**What to do**
[1] In the tribute to Donald DeSorcy, what year was The Martha's Vineyard Times founded?
[2] Carry on the tribute to Donald DeSorcy from its final sentence.

**Text excerpt**
-=-=-

The common thing to do these days is to celebrate the widely known and often celebrated. A very few of these deserve to be exalted. What is uncommon is to mark one’s neighbors for their plain, unpretentious intelligence, generosity, and square dealing. The builder, businessman, and landlord Donald DeSorcy, who died July 17, was one of these.
When Molly and I bought The Martha’s Vineyard Times in 1991, we set out to move the business from what had been its headquarters since its founding in 1984 to more spacious and visible quarters. News reporting demands more protein, fewer calories, less cholesterol, and an atmosphere that is bland and diligent rather than spicy. The old Spaghetti Pot restaurant building off State Road, where we were, had a let’s-order-pizza aroma that impeached the standard newsroom smells of perspiration, printer’s ink, stale coffee, and cigarette smoke. Donald had just the building we needed.

-=-=-

**Dataset**
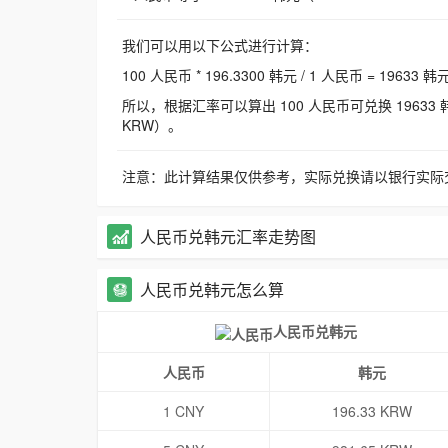
我们可以用以下公式进行计算：
100 人民币 * 196.3300 韩元 / 1 人民币 = 19633 韩
所以，根据汇率可以算出 100 人民币可兑换 19633 韩元，
KRW）。
注意：此计算结果仅供参考，实际兑换请以银行实际
人民币兑韩元汇率走势图
人民币兑韩元怎么算
人民币兑韩元
人民币
韩元
1 CNY
196.33 KRW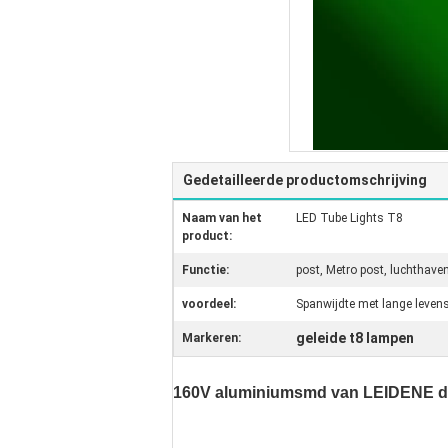
Gedetailleerde productomschrijving
Naam van het
LED Tube Lights T8
product:
Functie:
post, Metro post, luchthave
voordeel:
Spanwijdte met lange levens
geleide t8 lampen
Markeren:
160V aluminiumsmd van LEIDENE de 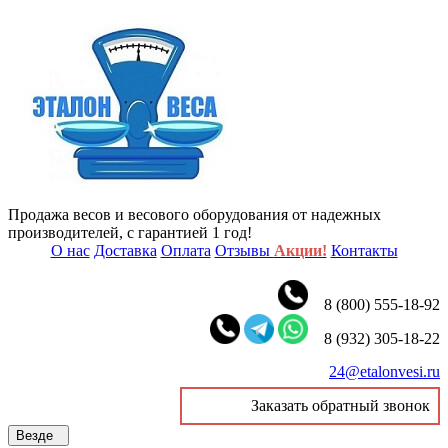
Продажа весов и весового оборудования от надежных
производителей, с гарантией 1 год!
О нас
Доставка
Оплата
Отзывы
Акции!
Контакты
8 (800) 555-18-92
8 (932) 305-18-22
24@etalonvesi.ru
Заказать обратный звонок
Везде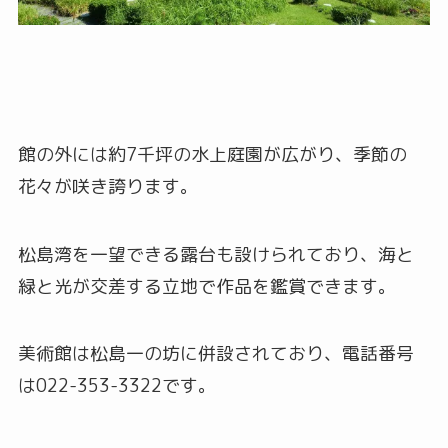
館の外には約7千坪の水上庭園が広がり、季節の
花々が咲き誇ります。
松島湾を一望できる露台も設けられており、海と
緑と光が交差する立地で作品を鑑賞できます。
美術館は松島一の坊に併設されており、電話番号
は022-353-3322です。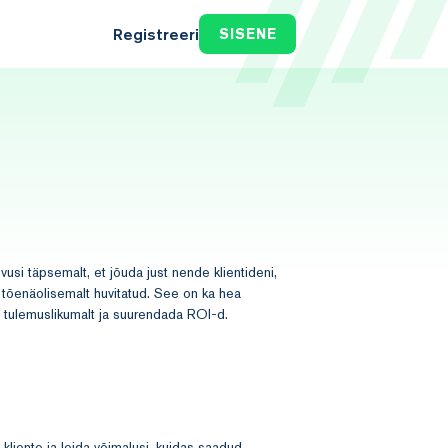
Registreeri
SISENE
usi täpsemalt, et jõuda just nende klientideni,
 tõenäolisemalt huvitatud. See on ka hea
 tulemuslikumalt ja suurendada ROI-d.
liente ja leida võimalusi, kuidas saadud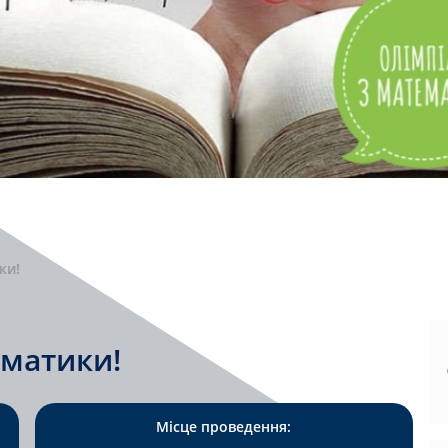
ки!
ематики!
Місце проведення: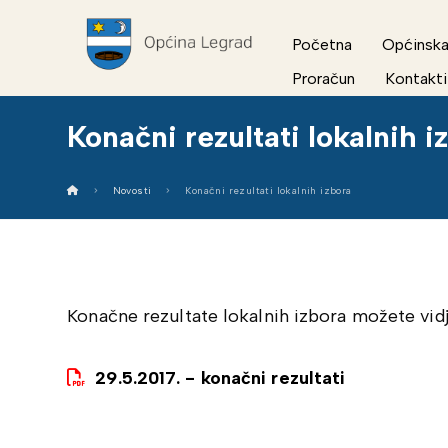
Početna
Općinska
Proračun
Kontakti
Konačni rezultati lokalnih i
Novosti
Konačni rezultati lokalnih izbora
Konačne rezultate lokalnih izbora možete vidje
29.5.2017. - konačni rezultati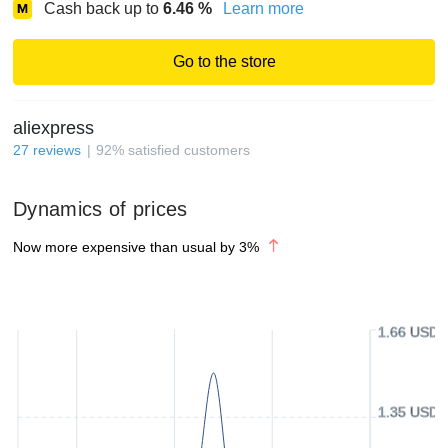
Cash back up to
6.46
%
Learn more
Go to the store
aliexpress
27
reviews
92
%
satisfied customers
Dynamics of prices
Now more expensive than usual by
3
%
1.66 USD
1.35 USD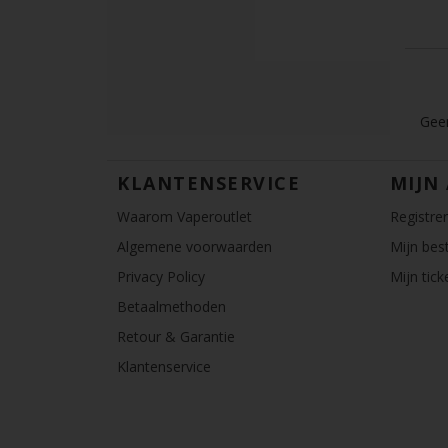
Geen
KLANTENSERVICE
MIJN
Waarom Vaperoutlet
Registre
Algemene voorwaarden
Mijn best
Privacy Policy
Mijn tick
Betaalmethoden
Retour & Garantie
Klantenservice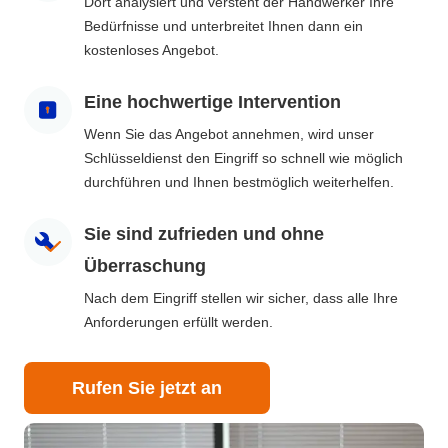
Dort analysiert und versteht der Handwerker Ihre
Bedürfnisse und unterbreitet Ihnen dann ein
kostenloses Angebot.
Eine hochwertige Intervention
Wenn Sie das Angebot annehmen, wird unser
Schlüsseldienst den Eingriff so schnell wie möglich
durchführen und Ihnen bestmöglich weiterhelfen.
Sie sind zufrieden und ohne
Überraschung
Nach dem Eingriff stellen wir sicher, dass alle Ihre
Anforderungen erfüllt werden.
Rufen Sie jetzt an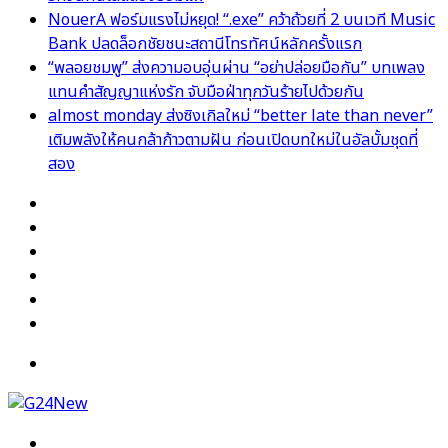
NouerA ฟอร์มแรงไม่หยุด! “.exe” คว้าถ้วยที่ 2 บนเวที Music
Bank ปลดล็อกชัยชนะสถานีโทรทัศน์หลักครั้งแรก
“พลอยชมพู” ส่งความอบอุ่นผ่าน “อย่าปล่อยมือกัน” บทเพลง
แทนคำสัญญาแห่งรัก จับมือฝ่าทุกวันร้ายไปด้วยกัน
almost monday ส่งซิงเกิลใหม่ “better late than never”
เติมพลังให้คนกล้าก้าวตามฝัน ก่อนเปิดบทใหม่ในอัลบั้มชุดที่
สอง
Facebook
X
YouTube
Instagram
TikTok
Switch
skin
Menu
Search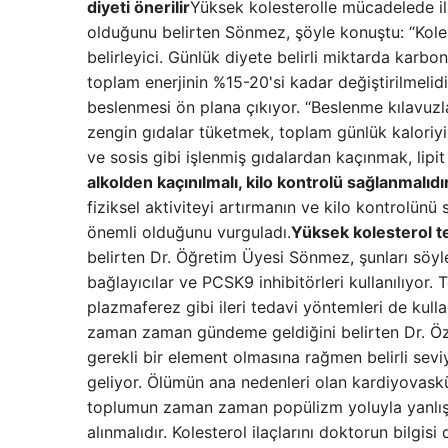
diyeti önerilir
Yüksek kolesterolle mücadelede il
olduğunu belirten Sönmez, şöyle konuştu: “Kole
belirleyici. Günlük diyete belirli miktarda karbonh
toplam enerjinin %15-20'si kadar değiştirilmelidi
beslenmesi ön plana çıkıyor. “Beslenme kılavuzla
zengin gıdalar tüketmek, toplam günlük kaloriyi 
ve sosis gibi işlenmiş gıdalardan kaçınmak, lipit
alkolden kaçınılmalı, kilo kontrolü sağlanmalıdır
fiziksel aktiviteyi artırmanın ve kilo kontrolünü
önemli olduğunu vurguladı.
Yüksek kolesterol te
belirten Dr. Öğretim Üyesi Sönmez, şunları söyled
bağlayıcılar ve PCSK9 inhibitörleri kullanılıyor.
plazmaferez gibi ileri tedavi yöntemleri de kullan
zaman zaman gündeme geldiğini belirten Dr. Özc
gerekli bir element olmasına rağmen belirli seviy
geliyor. Ölümün ana nedenleri olan kardiyovaskü
toplumun zaman zaman popülizm yoluyla yanlış bi
alınmalıdır. Kolesterol ilaçlarını doktorun bilgis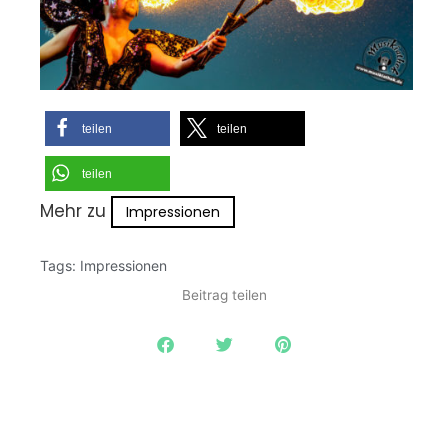
teilen
teilen
teilen
Mehr zu
Impressionen
Tags:
Impressionen
Beitrag teilen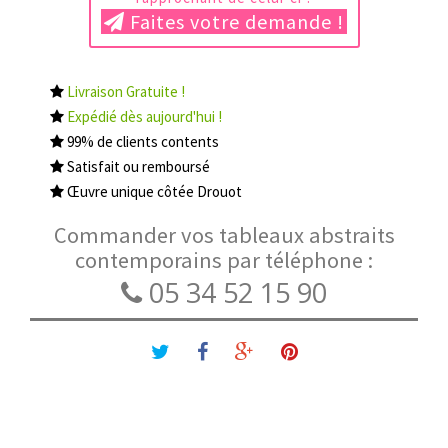
Faites votre demande !
Livraison Gratuite !
Expédié dès aujourd'hui !
99% de clients contents
Satisfait ou remboursé
Œuvre unique côtée Drouot
Commander vos tableaux abstraits
contemporains par téléphone :
05 34 52 15 90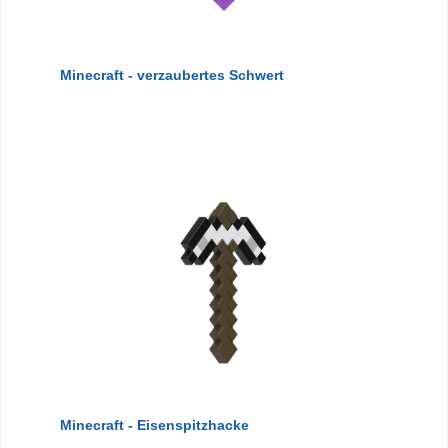
Minecraft - verzaubertes Schwert
Minecraft - Eisenspitzhacke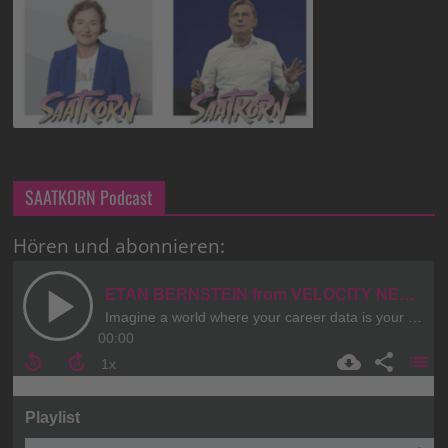
SAATKORN Podcast
Hören und abonnieren: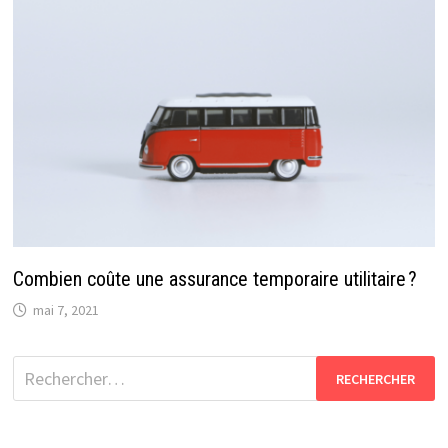
Combien coûte une assurance temporaire utilitaire ?
mai 7, 2021
Rechercher :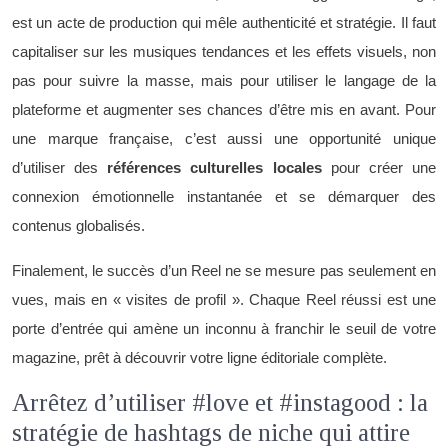
est un acte de production qui mêle authenticité et stratégie. Il faut
capitaliser sur les musiques tendances et les effets visuels, non
pas pour suivre la masse, mais pour utiliser le langage de la
plateforme et augmenter ses chances d’être mis en avant. Pour
une marque française, c’est aussi une opportunité unique
d’utiliser des
références culturelles locales
pour créer une
connexion émotionnelle instantanée et se démarquer des
contenus globalisés.
Finalement, le succès d’un Reel ne se mesure pas seulement en
vues, mais en « visites de profil ». Chaque Reel réussi est une
porte d’entrée qui amène un inconnu à franchir le seuil de votre
magazine, prêt à découvrir votre ligne éditoriale complète.
Arrêtez d’utiliser #love et #instagood : la
stratégie de hashtags de niche qui attire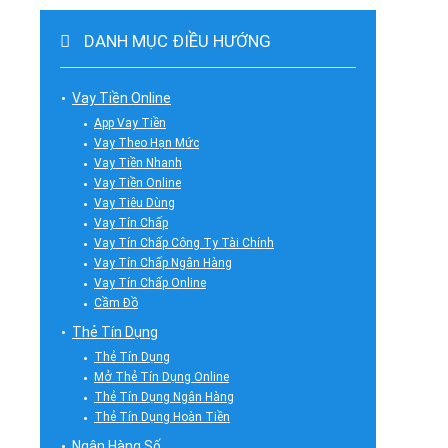
DANH MỤC ĐIỀU HƯỚNG
Vay Tiền Online
App Vay Tiền
Vay Theo Hạn Mức
Vay Tiền Nhanh
Vay Tiền Online
Vay Tiêu Dùng
Vay Tín Chấp
Vay Tín Chấp Công Ty Tài Chính
Vay Tín Chấp Ngân Hàng
Vay Tín Chấp Online
Cầm Đồ
Thẻ Tín Dụng
Thẻ Tín Dụng
Mở Thẻ Tín Dụng Online
Thẻ Tín Dụng Ngân Hàng
Thẻ Tín Dụng Hoàn Tiền
Ngân Hàng Số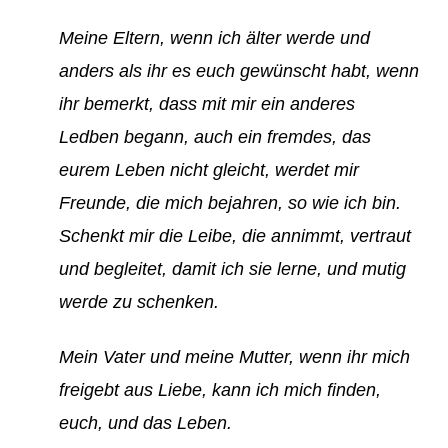
Meine Eltern, wenn ich älter werde und
anders als ihr es euch gewünscht habt, wenn
ihr bemerkt, dass mit mir ein anderes
Ledben begann, auch ein fremdes, das
eurem Leben nicht gleicht, werdet mir
Freunde, die mich bejahren, so wie ich bin.
Schenkt mir die Leibe, die annimmt, vertraut
und begleitet, damit ich sie lerne, und mutig
werde zu schenken.
Mein Vater und meine Mutter, wenn ihr mich
freigebt aus Liebe, kann ich mich finden,
euch, und das Leben.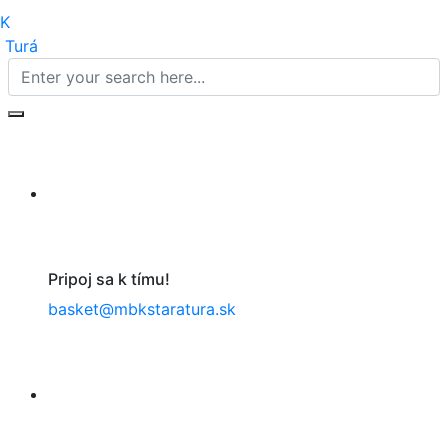
Pripoj sa k tímu!
basket@mbkstaratura.sk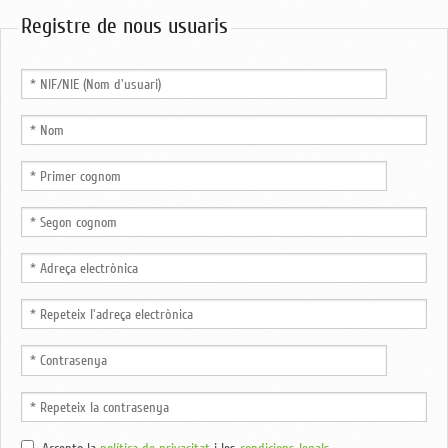
Registre de nous usuaris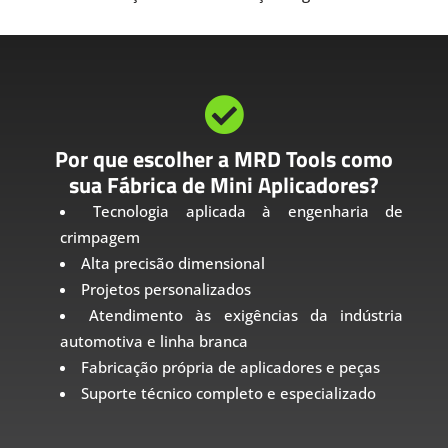

Por que escolher a MRD Tools como
sua Fábrica de Mini Aplicadores?
Tecnologia aplicada à engenharia de
crimpagem
Alta precisão dimensional
Projetos personalizados
Atendimento às exigências da indústria
automotiva e linha branca
Fabricação própria de aplicadores e peças
Suporte técnico completo e especializado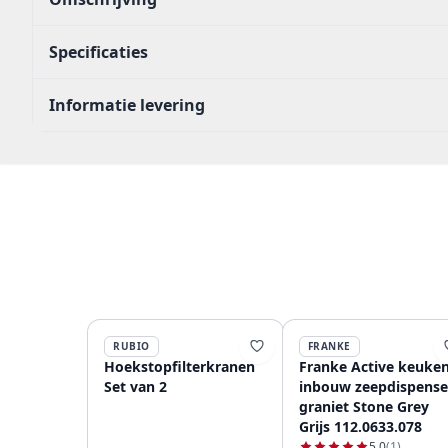
Specificaties
Informatie levering
RUBIO
FRANKE
Hoekstopfilterkranen
Franke Active keuke
Set van 2
inbouw zeepdispense
graniet Stone Grey
Grijs 112.0633.078
5.0
(1)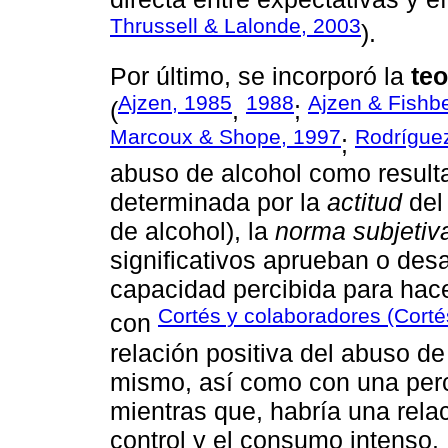
Thrussell & Lalonde, 2003
).
Por último, se incorporó la
teo
Ajzen, 1985
1988
Ajzen & Fishb
(
,
;
Marcoux & Shope, 1997
Rodríguez
;
abuso de alcohol como resul
determinada por la
actitud
del 
de alcohol), la
norma subjetiv
significativos aprueban o des
capacidad percibida para hac
Cortés y colaboradores (Cortés
con
relación positiva del abuso de
mismo, así como con una perce
mientras que, habría una rela
control y el consumo intenso.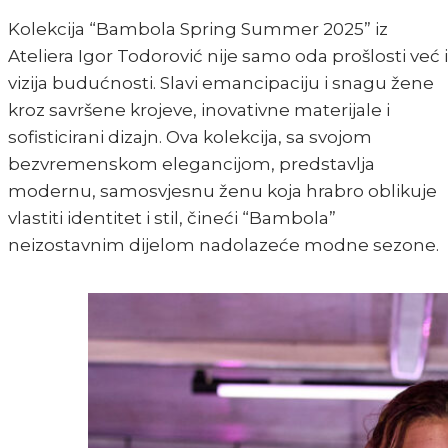
Kolekcija “Bambola Spring Summer 2025” iz
Ateliera Igor Todorović nije samo oda prošlosti već i
vizija budućnosti. Slavi emancipaciju i snagu žene
kroz savršene krojeve, inovativne materijale i
sofisticirani dizajn. Ova kolekcija, sa svojom
bezvremenskom elegancijom, predstavlja
modernu, samosvjesnu ženu koja hrabro oblikuje
vlastiti identitet i stil, čineći “Bambola”
neizostavnim dijelom nadolazeće modne sezone.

-=-=-

**Answers**
[1] 1984

[2]
He took a flyer on a young couple with a young business whose future was uncertain. He remodeled the building to suit us, priced the vast space so that we could afford it, and let us alone to do our work. The newspaper has now dwelt in what feels like its one and only home for more than 20 years. Donald, reserved, genial and wry, stopped by from time to time to chat, while making the working man’s rounds of his company’s construction projects in his tiny red pickup, a stub of a cigar stuck in the side of his mouth, mostly unlit. He was always fun to see and talk to, charming in his effortlessly direct way, and always wise, helpful, and encouraging. Subtracting one Donald DeSorcy is regrettable. Adding more like him is what we need to do.
Doug Cabral
Editor’s Note: The writer is the former editor and owner of The Martha’s Vineyard Times.